O “Madleen” transportava ajuda humanitária e tinha como objetivo protestar contra o conflito em Gaza, além de alertar para a crise humanitária no território palestino, segundo a Freedom Flotilla Coalition, organizadora da viagem. As forças navais israelenses apreenderam a embarcação sem incidentes na madrugada de segunda-feira, 9 de junho, a aproximadamente 200 quilômetros da costa de Gaza. A coalizão e grupos de direitos humanos consideram a ação israelense uma violação do direito internacional, acusação que Israel rejeita, afirmando que tais navios visam violar seu bloqueio naval legal a Gaza. O barco foi subsequentemente escoltado pela marinha israelense até o porto de Ashdod.

Situação dos Demais Ativistas e Posicionamentos Legais

A Freedom Flotilla Coalition informou que três ativistas, incluindo Greta Thunberg, foram deportados juntamente com um jornalista, incentivados pela coalizão a fazê-lo para que pudessem relatar suas experiências livremente. Outros oito passageiros recusaram a deportação e permaneceram detidos, aguardando julgamento pelas autoridades israelenses.

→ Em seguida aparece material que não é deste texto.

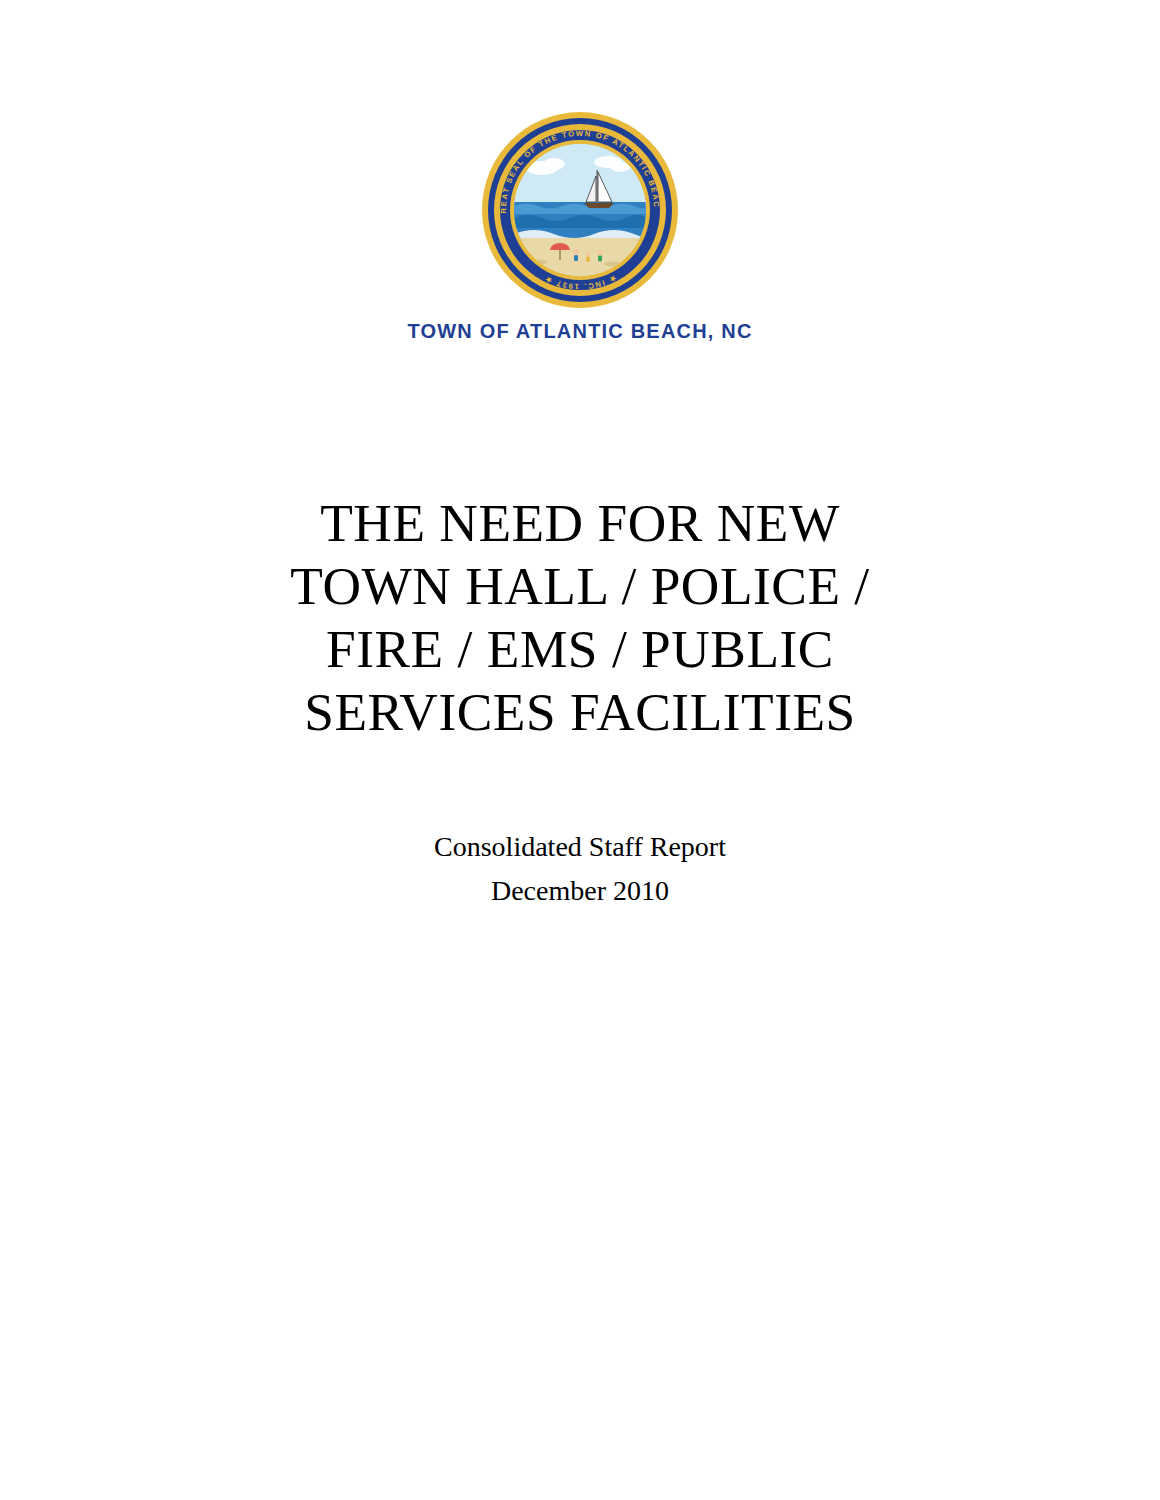THE GREAT SEAL OF THE TOWN OF ATLANTIC BEACH, N.C. ★ INC. 1937 ★
TOWN OF ATLANTIC BEACH, NC
THE NEED FOR NEW TOWN HALL / POLICE / FIRE / EMS / PUBLIC SERVICES FACILITIES
Consolidated Staff Report
December 2010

O grupo Adalah, uma organização de direitos legais em Israel que representa os ativistas, declarou que a detenção é “ilegal, motivada politicamente e uma violação direta do direito internacional”. Eles exigem a libertação incondicional dos passageiros restantes e que seus advogados sejam autorizados a pleitear a conclusão da viagem a Gaza. Sabine Haddad, porta-voz do Ministério do Interior de Israel, esclareceu que os ativistas deportados renunciaram ao direito de comparecer perante um juiz, enquanto aqueles que não o fizeram serão levados a tribunal e detidos por 96 horas antes de uma possível deportação.

Entre os passageiros do “Madleen” estava também Rima Hassan, membro francesa do Parlamento Europeu de ascendência palestina, que já havia sido impedida de entrar em Israel devido à sua oposição às políticas israelenses. O ministro das Relações Exteriores da França, Jean-Noel Barrot, confirmou que um dos ativistas franceses detidos assinou uma ordem de expulsão, enquanto outros cinco se recusaram, e que todos receberam visitas consulares.

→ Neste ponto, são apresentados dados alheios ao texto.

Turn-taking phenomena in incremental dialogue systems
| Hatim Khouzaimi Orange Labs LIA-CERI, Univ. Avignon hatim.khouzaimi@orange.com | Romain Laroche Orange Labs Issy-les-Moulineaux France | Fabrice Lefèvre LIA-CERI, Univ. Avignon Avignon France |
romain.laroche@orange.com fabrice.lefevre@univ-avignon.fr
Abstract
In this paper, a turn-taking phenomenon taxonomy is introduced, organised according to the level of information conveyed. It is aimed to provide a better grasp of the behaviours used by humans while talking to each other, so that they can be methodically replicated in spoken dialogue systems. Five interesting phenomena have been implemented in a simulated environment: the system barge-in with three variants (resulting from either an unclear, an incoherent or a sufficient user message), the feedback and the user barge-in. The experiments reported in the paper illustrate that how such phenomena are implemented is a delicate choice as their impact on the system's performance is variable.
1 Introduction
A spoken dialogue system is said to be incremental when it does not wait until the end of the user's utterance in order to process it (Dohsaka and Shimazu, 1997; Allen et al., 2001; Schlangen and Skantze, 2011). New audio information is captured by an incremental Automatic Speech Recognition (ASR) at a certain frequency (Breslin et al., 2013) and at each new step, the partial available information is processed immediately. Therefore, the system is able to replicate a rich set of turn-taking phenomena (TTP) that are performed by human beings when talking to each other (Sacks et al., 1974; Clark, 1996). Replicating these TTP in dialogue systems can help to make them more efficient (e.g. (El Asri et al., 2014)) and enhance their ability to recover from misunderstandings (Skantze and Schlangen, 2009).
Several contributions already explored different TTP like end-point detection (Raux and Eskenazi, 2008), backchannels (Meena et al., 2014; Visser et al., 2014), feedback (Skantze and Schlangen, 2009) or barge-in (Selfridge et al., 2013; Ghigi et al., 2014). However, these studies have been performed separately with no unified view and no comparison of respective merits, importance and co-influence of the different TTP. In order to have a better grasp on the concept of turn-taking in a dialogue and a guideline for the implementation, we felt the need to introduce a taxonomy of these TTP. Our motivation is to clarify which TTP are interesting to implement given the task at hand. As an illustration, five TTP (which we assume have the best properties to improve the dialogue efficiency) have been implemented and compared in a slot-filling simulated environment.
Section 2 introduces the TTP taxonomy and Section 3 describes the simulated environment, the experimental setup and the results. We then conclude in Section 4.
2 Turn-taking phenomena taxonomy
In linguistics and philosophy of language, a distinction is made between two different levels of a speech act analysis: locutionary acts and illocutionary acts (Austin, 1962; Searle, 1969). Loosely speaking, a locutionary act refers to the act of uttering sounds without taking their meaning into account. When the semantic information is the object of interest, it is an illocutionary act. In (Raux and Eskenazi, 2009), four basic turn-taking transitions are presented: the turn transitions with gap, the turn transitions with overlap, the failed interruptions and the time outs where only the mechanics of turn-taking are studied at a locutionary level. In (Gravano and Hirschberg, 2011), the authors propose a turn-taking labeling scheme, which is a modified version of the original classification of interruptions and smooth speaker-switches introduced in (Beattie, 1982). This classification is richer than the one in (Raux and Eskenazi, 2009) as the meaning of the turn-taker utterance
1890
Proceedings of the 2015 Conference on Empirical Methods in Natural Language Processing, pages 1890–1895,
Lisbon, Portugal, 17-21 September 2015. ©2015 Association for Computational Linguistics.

Sergio Toribio, um ativista espanhol deportado, criticou as ações de Israel ao chegar a Barcelona, classificando-as como “imperdoáveis, uma violação de nossos direitos” e um “ataque pirata em águas internacionais”.

Bloqueio e Crise Humanitária em Gaza

O grupo de direitos humanos Adalah reafirmou na segunda-feira que Israel “não tinha autoridade legal” para apreender o navio, argumentando que a embarcação estava em águas internacionais e se dirigia às “águas territoriais do Estado da Palestina”. A Anistia Internacional também manifestou que Israel desrespeitou o direito internacional com o ataque naval, exigindo a libertação imediata e incondicional dos ativistas. Israel, por sua vez, sustenta que suas ações estão em conformidade com o direito internacional e classificou a flotilha como uma “manobra publicitária”, um “iate selfie” com uma quantidade “insignificante” de ajuda. O ministro das Relações Exteriores, Gideon Saar, declarou a intenção de entregar a pequena quantidade de ajuda a Gaza.

Desde que o Hamas assumiu o controle em 2007, Israel e o Egito impuseram bloqueios a Gaza em diferentes graus. Israel justifica o bloqueio como uma medida para impedir a importação de armas pelo Hamas, enquanto críticos o consideram uma punição coletiva à população palestina. Durante o conflito de 20 meses em Gaza, Israel restringiu e, por vezes, bloqueou o acesso a ajuda vital, como alimentos, combustível e medicamentos, o que, segundo especialistas, levou a região à fome. Israel alega que o Hamas desvia a ajuda para fins próprios.

O ataque de 7 de outubro, liderado por militantes do Hamas, resultou na morte de cerca de 1.200 pessoas, a maioria civis, e na captura de 251 reféns. Atualmente, o Hamas ainda mantém 55 reféns, sendo que mais da metade, acredita-se, já faleceram. A campanha militar de Israel já ceifou a vida de mais de 54.000 palestinos, conforme o Ministério da Saúde de Gaza, que não diferencia civis de combatentes, mas afirma que a maioria das vítimas são mulheres e crianças. O conflito devastou grandes áreas de Gaza e deslocou aproximadamente 90% da população, tornando-a quase totalmente dependente da assistência internacional.